Is it just Aberdeenshire?
- No. Across the UK, Ofcom reckons that 5% of homes and offices – a total of 1.4 million premises – cannot receive the minimum standard of 10MB broadband. In Aberdeenshire more than 10% of premises struggle with broadband speeds below 2MB – one fifth of the recommended minimum.
What's the problem?
- In the midst of the hype around the launch of the Digital Scotland Superfast Broadband programme, there was a lot of emphasis on bringing superfast broadband to rural communities, that might not otherwise be served on purely commercial terms.
- The expectation was that the £157 million of public money being poured into the scheme was to "level the playing field" and ensure that those of us who live outside the main towns would also have access to superfast broadband.
- We waited to see the trucks with optical fibre cable rolling out across the country to deliver fibre broadband to connection boxes close to communities or groups of houses.

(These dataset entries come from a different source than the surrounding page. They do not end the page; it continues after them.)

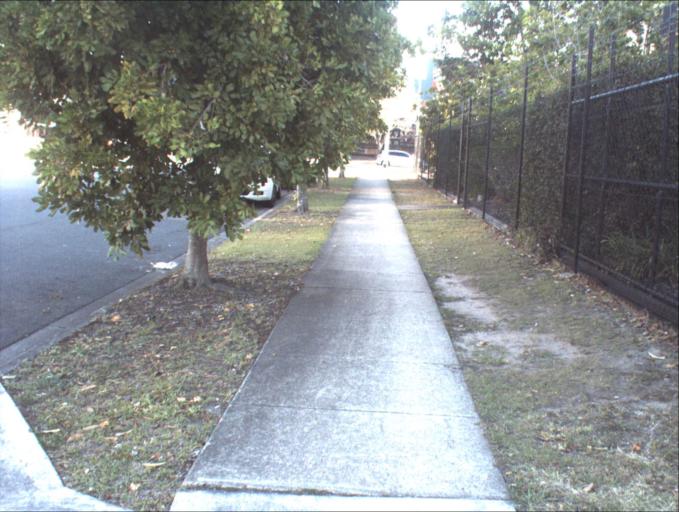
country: AU
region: Queensland
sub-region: Logan
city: Springwood
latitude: -27.6178
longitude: 153.1128
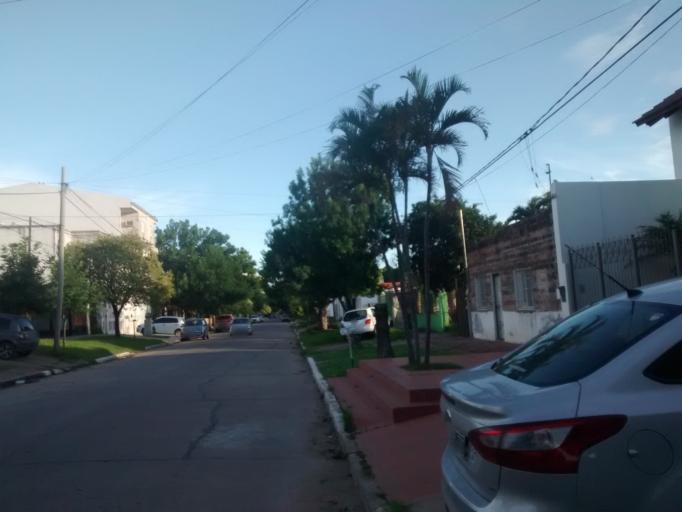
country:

- It now transpires there was never any intention to replace the copper cable local network with fibre. As such – and knowing that beyond 1,200 metres from the fibre connection that the copper-cable losses would negate the fibre benefit – it must have been known that there was little chance of the programme providing superfast broadband to rural communities.
- Our house is about 2km from the fibre connection box located outside the exchange in the Aberdeenshire town of Kintore. Our line, upgraded as part of the DSSB programme, is no faster than it was before as an 'exchange only' line directly connected to the exchange.
- On a good day, our best speed is 5MB download – half the recommended minimum speed for UK households. Just over a kilometre away, in Kintore, householders are enjoying speeds ten times faster up to 70MB. Nearby, some of our neighbours get 0.5MB – 140 times slower than the speeds just over a mile away in Kintore.
- The reality of the Digital Scotland Superfast Broadband programme is that the "digital divide" between urban and rural subscribers has not been narrowed, as promised. In fact it has widened.
What happens now?
- There is assistance, in the form of subsidised satellite broadband, for those whose broadband service is not capable of delivering 2MB. But, for those of us between 2MB and 5MB there appears to be no help and little sympathy from the authorities.
- In our particular case we enquired about a Fibre Partnership. That's where householders get together and carry out much of the leg work (getting approval for wayleaves and other local permissions) and cost for contractors, while the operator provides expertise. We were turned down because our area is being considered for an enhanced scheme, which means we may get better broadband... possibly... some time... some speed... No-one can tell us.
10Mb Universal Service Obligation may cost users
- BT has said it will take on the challenge to deliver the government's 10Mb Universal Service Obligation (USO), meaning that all properties in Britain should be offered at least a 10Mb broadband service by 2020. This is still less than half the speed of "superfast" broadband.
- What has not been made clear, is whether the property owners will have to fund the infrastructure to deliver the USO broadband. BT have refused to be drawn on the subject. But, some authorities on the subject have suggested that the cost of delivering the USO broadband could amount to thousands of pounds for some properties.